Every year on New Year’s Eve thousands of people make the same mistakes over and over again, but expect different results. Some have to do with alcohol consumption, some with behavior.
•Drinking sparkling wine: Carbon dioxide speeds up the absorption of alcohol into the bloodstream, giving the body less time to process the toxins. Plus, many sparkling wines include a “dosage,” a small amount of distilled spirit or sugar water (or both) to stop fermentation, which helps intensify the alcoholic effect. Studies show a higher percentage of alcohol and sugar are dehydrating.
•Drinking brown liquor: Distilled alcohol contains congeners, a by-product of alcoholic fermentation, and some studies suggest the congeners are the cause of hangovers. Different types of alcohol have different levels of congeners. Caramel-colored liquors have the highest concentration whereas clear liquors have fewer. That means that bourbon, Scotch and anejo tequila are more likely to cause more severe hangovers than gin or vodka. The British Medical Journal determined some years ago that the hard liquor with the most congeners is bourbon whiskey (eight times more than gin), followed by aged brandy (six times more) and then Scotch (four times more). Also consider that gin contains almost three times more congeners than vodka.

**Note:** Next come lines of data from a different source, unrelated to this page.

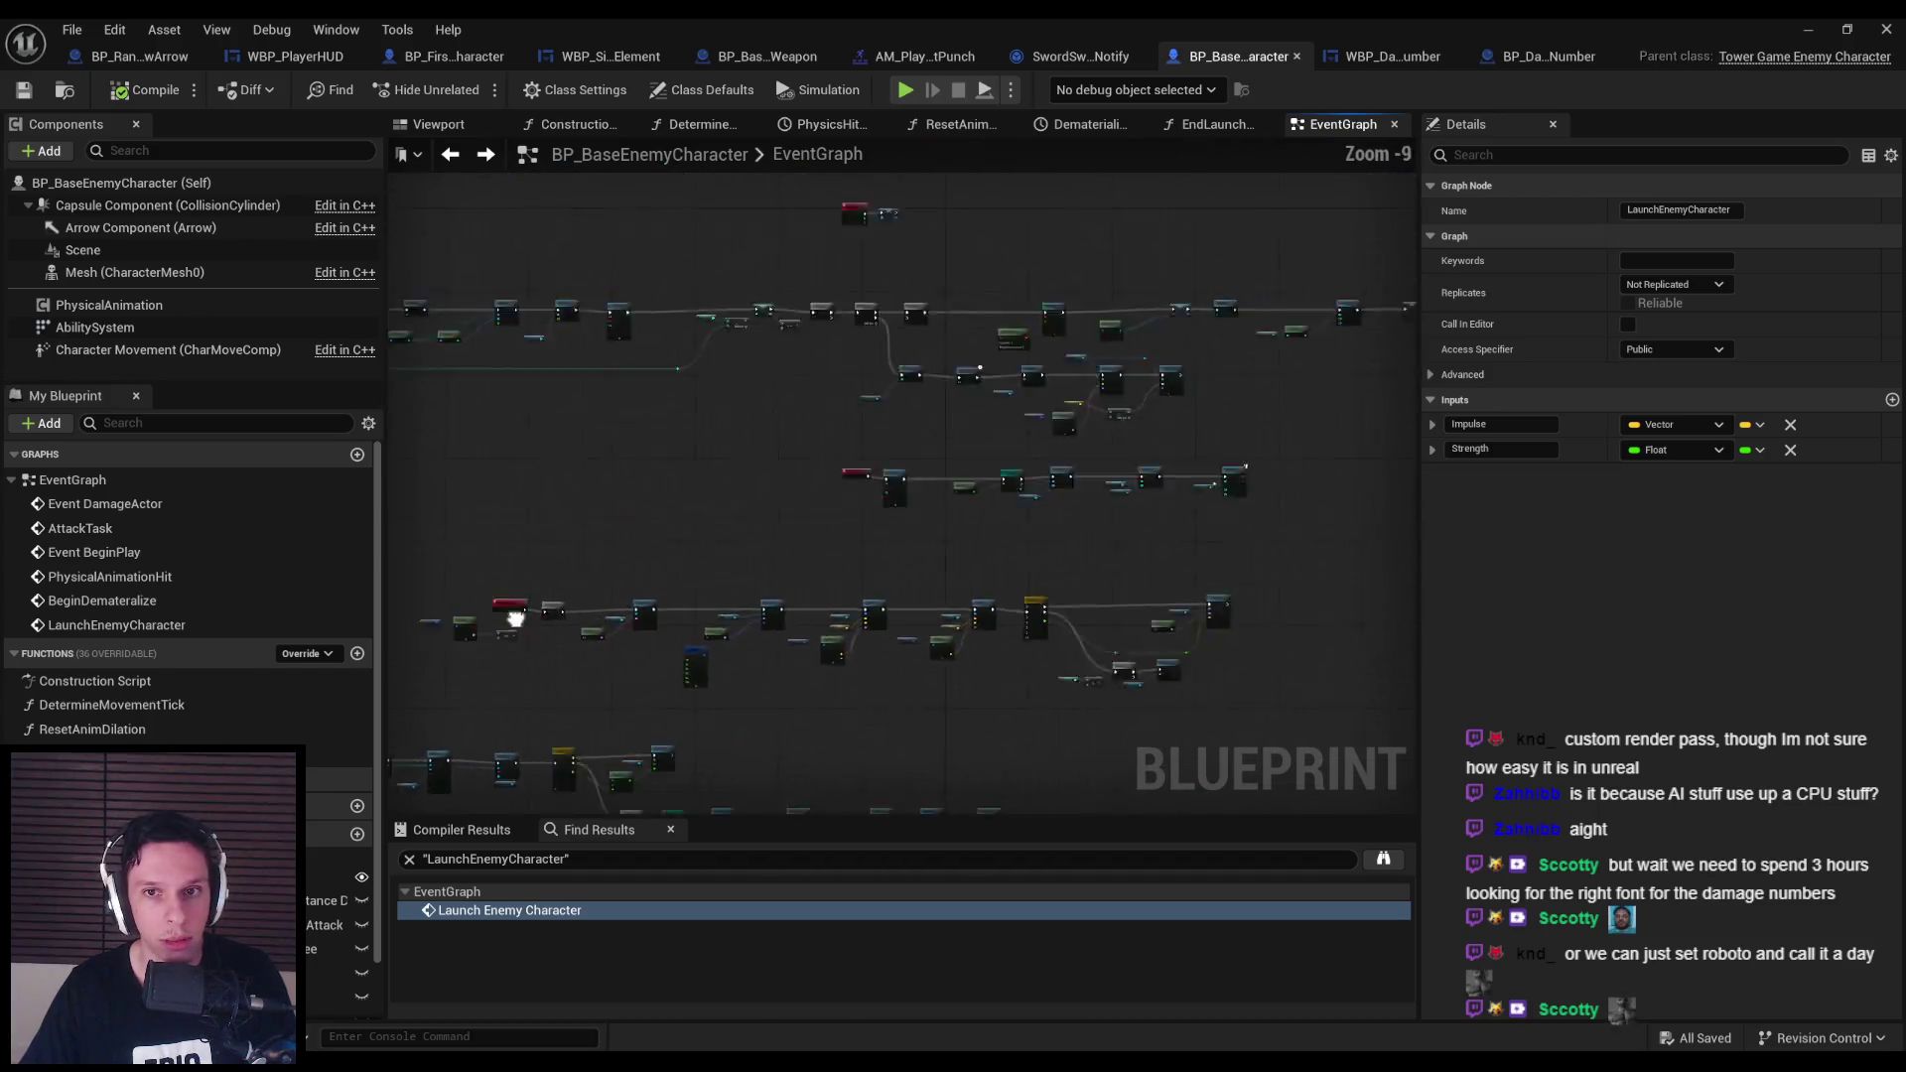
{"action": "scroll", "coordinate": [734, 401], "scroll_direction": "up", "scroll_amount": 6}
{"action": "scroll", "coordinate": [1188, 441], "scroll_direction": "down", "scroll_amount": 5}
{"action": "scroll", "coordinate": [1157, 441], "scroll_direction": "up", "scroll_amount": 5}
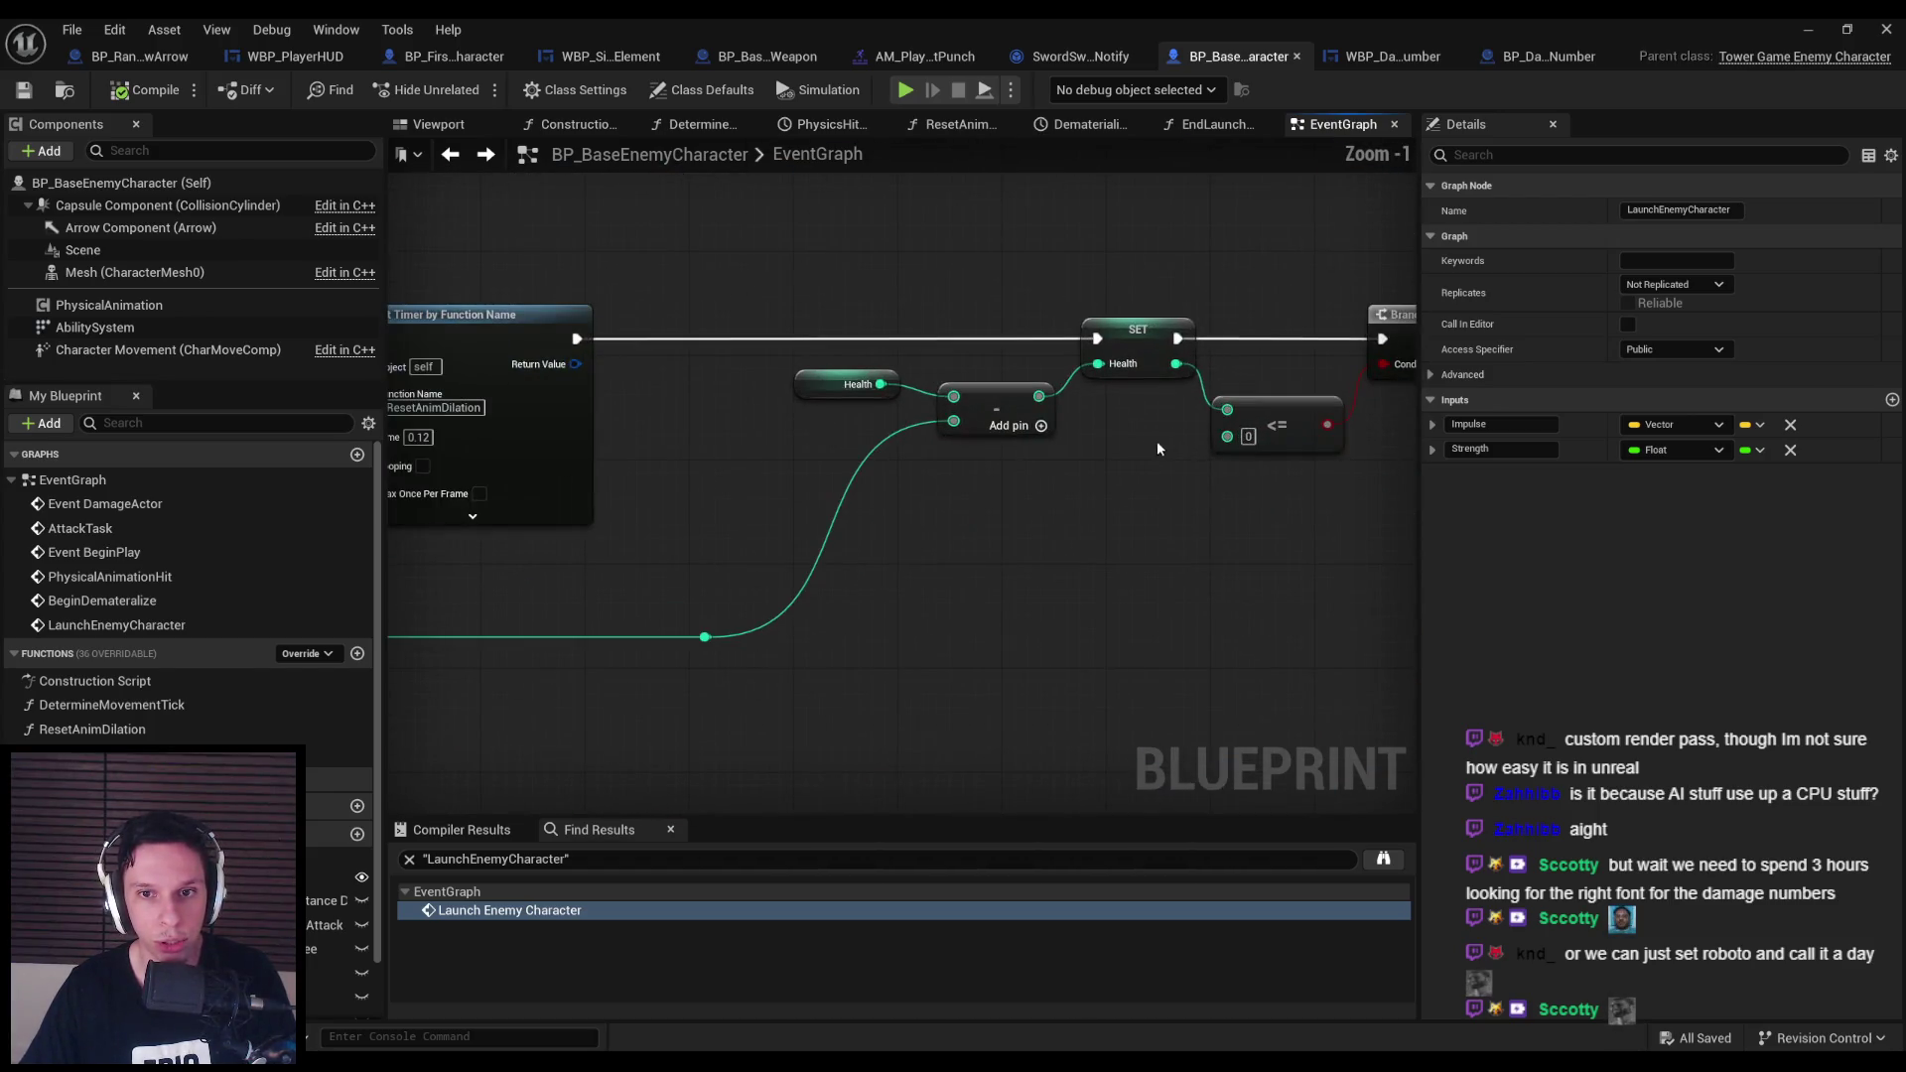
{"action": "scroll", "coordinate": [1114, 425], "scroll_direction": "down", "scroll_amount": 1}
{"action": "left_click_drag", "start_coordinate": [884, 431], "coordinate": [1142, 452]}
{"action": "scroll", "coordinate": [1199, 511], "scroll_direction": "up", "scroll_amount": 1}
{"action": "scroll", "coordinate": [1199, 510], "scroll_direction": "down", "scroll_amount": 3}
{"action": "left_click_drag", "start_coordinate": [702, 391], "coordinate": [1231, 536]}
{"action": "scroll", "coordinate": [1176, 402], "scroll_direction": "up", "scroll_amount": 4}
{"action": "left_click_drag", "start_coordinate": [1175, 403], "coordinate": [505, 393]}
After Set Timer, spawn BP Damage Number with its Spawn Transform split into location, rotation, scale.
{"action": "left_click_drag", "start_coordinate": [628, 399], "coordinate": [711, 405]}
{"action": "type", "text": "spawn actor"}
{"action": "key", "text": "Return"}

•Drinking gin: Sometimes people refer to gin as juniper-flavored vodka, which is sort of true. Both are neutral grain spirits, and gin does need to contain juniper in order to legally qualify. But the similarities end there. Vodka comes in two “proofs,” 80 and 100. Rarely do you see the 100 proof versions unless you look in brown paper bags beneath various freeway overpasses. What most of us see in bars is the 80 proof. Regular Smirnoff, Ketel One, Hangar One are all 80 proof, because they have to be, it’s the law. Typically proof is arrived at by doubling the figures for alcohol percentage — 80 proof equals 40 percent alcohol, 100 proof equals 50 percent and so on. However most name-brand gins weigh in at 90 proof or above. Ten proof equals 5 percent more alcohol, and when you consider that the purer the alcohol is, the faster it is absorbed into the blood tream, the doubling of proof can feel like quadrupling the effect. Not really a good thing at night — or the morning after.
•Not making reservations: Do people really think that uttering, “You must have lost my reservation” on New Year’s Eve is really going to work? On big nights many fine dining restaurants actually call to confirm reservations. In this day of Open Table and other reservation systems, the likelihood that a reservation will be lost is infinitesimally small. So save the histrionics.
•Calling a taxicab at the last minute: Even on the busiest night of the year there are only so many cabs available. You’d be surprised how many people wait until the bar or restaurant closes before calling for one. If you do, expect to wait an hour or more.
• Not bothering with a cab: Possibly the stupidest thing you will ever do. Drinking and driving is always a bad idea, but it is exponentially stupid on New Year’s Eve.
Perhaps some of this will help you partygoers now, before New Year’s Eve. Because afterward it will all seem so obvious.